La loi n'empêchait bien évidemment pas d'apprendre l'Histoire, mais les informations étaient triées pour ne garder que les grandes lignes. Il s'agissait simplement de comprendre le passé pour ne pas reproduire les mêmes erreurs. C'était la seule utilité que l'on pouvait tirer de l'Histoire. Je ne pus réfréner le frisson qui me parcourut l'échine. Pourtant, il ne faisait pas si froid dans la fourgonnette. Il faisait même plutôt chaud si on considérait que les deux montagnes de muscle qui me collaient devaient avoisiner les 40° Celsius.

- Tu devrais aller en ville avec Hannah. Ça te ferait travailler ton Japonais. D'après tes professeurs, tu manques de pratique. C'est une occasion rêvée non ?

Je sursautai en entendant mon père. Il se fichait de moi n'est-ce pas ? J'étais presque sûre d'être aussi tendue que nos gardes à cet instant. Comment je le savais ? Ils se sont écartés de moi.

- Bien sûr que non.

Je prenais sur moi pour garder un ton neutre. Il le savait pourtant que sortir dans les rues était ma pire hantise. Je vis mon père s'agacer immédiatement, réveillant ma mère par la même occasion.

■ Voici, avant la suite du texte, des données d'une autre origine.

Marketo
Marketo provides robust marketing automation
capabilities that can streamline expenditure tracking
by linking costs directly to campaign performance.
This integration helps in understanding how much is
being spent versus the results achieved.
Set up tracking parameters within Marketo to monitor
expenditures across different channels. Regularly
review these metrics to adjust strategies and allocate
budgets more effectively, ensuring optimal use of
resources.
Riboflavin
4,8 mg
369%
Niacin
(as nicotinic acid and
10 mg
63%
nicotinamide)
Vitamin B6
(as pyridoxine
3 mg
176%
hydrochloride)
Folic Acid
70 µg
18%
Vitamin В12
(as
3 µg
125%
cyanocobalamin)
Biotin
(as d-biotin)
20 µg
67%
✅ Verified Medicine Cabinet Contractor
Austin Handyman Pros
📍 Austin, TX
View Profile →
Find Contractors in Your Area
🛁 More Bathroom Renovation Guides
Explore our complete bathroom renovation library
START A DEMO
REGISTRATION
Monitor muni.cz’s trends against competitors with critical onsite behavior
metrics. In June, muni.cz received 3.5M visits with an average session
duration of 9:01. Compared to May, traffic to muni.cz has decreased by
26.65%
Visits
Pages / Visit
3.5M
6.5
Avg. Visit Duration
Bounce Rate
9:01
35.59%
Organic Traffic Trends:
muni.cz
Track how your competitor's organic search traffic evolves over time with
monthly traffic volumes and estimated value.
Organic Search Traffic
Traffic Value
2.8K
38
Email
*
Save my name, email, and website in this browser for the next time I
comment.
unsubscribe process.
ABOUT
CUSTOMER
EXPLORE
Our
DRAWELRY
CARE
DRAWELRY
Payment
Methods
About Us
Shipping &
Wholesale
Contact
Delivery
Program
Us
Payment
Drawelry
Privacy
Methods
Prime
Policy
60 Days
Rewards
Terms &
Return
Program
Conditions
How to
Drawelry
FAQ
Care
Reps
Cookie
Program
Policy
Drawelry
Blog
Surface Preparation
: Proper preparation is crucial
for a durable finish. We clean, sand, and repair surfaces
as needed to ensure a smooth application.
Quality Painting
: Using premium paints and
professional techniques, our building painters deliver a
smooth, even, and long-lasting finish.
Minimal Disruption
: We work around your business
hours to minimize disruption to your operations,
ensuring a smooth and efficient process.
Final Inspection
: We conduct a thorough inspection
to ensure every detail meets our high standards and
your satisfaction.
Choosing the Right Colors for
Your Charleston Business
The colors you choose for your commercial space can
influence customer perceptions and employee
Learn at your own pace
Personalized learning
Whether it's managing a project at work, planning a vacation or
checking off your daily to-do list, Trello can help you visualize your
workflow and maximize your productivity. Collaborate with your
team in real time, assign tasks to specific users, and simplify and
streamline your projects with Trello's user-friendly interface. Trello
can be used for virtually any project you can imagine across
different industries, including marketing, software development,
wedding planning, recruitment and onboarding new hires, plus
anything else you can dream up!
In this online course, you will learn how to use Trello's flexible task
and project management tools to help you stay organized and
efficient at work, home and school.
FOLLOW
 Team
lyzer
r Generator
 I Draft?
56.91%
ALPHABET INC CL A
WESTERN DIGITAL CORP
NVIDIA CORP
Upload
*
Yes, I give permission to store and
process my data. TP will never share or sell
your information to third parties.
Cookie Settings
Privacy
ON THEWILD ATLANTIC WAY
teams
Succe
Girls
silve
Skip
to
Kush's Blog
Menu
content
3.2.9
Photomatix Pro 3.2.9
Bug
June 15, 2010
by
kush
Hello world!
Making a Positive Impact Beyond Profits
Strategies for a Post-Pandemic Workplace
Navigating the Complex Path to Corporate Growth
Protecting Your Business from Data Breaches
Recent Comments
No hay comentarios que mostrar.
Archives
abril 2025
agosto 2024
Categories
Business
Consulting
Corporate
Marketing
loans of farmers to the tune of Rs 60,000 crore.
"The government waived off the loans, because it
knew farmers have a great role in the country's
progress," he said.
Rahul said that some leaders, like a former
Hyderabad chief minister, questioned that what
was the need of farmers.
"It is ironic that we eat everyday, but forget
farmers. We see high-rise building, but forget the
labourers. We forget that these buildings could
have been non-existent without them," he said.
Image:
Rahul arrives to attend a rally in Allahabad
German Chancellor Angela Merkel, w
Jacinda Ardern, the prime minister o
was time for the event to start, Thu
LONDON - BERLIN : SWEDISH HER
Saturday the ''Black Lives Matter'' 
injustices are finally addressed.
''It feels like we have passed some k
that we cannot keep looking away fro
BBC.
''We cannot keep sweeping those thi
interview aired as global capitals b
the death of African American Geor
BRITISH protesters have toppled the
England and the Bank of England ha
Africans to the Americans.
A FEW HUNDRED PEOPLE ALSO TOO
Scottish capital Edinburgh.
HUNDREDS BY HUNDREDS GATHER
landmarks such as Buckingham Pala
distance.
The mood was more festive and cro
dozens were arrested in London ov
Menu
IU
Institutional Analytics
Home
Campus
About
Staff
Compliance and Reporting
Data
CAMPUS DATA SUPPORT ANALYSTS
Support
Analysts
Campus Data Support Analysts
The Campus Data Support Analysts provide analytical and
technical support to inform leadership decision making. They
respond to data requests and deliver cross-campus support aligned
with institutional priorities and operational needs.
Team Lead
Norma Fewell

- Tu seras dans les quartiers sécurisés. Et sous bonne garde. D'ailleurs, ce n'était pas une question, tu sortiras travailler la langue.

Je vis ma mère froncer les sourcils. Oh oui, dites-moi qu'elle va comprendre et m'aider. Je sentis mon corps se mettre à trembler. Des quartiers sécurisés hein. Mais bordel, comment pouvait-il croire que ce pays sera un jour sécurisé pour moi. Je fus obligée de serrer les dents pour calmer ma voix.

- Raison de plus pour ne pas sortir. Les locaux ne parlent pas japonais dans ces quartiers.

Ma mère se frottait le front comme pour essayer de comprendre ce qui était en train de se jouer. C'est quelque chose que je n'ai jamais compris. Mon père doit être l'un des hommes les plus intelligents de la Terre, mais dès qu'il s'agit de comprendre les sentiments, il devient plus con qu'une huitre. Non, réflexion faites, c'est trop dégradant pour l'huitre.

- Tu es une fille intelligente, alors arrête de faire l'idiote. Ce n'est pas un débat que je te propose. Tu sortiras avec ta mère, point. Et si tu veux négocier, ce sera avec les commerçants sur le prix de leurs articles.

- Joji...

Ma mère n'eut pas le temps de compléter sa phrase avant que son mari ne l'assassine du regard. Elle dévia son regard sur moi, désolée. Alors comme ça s'est décidé, je vais devoir foutre les pieds dehors. Formidable.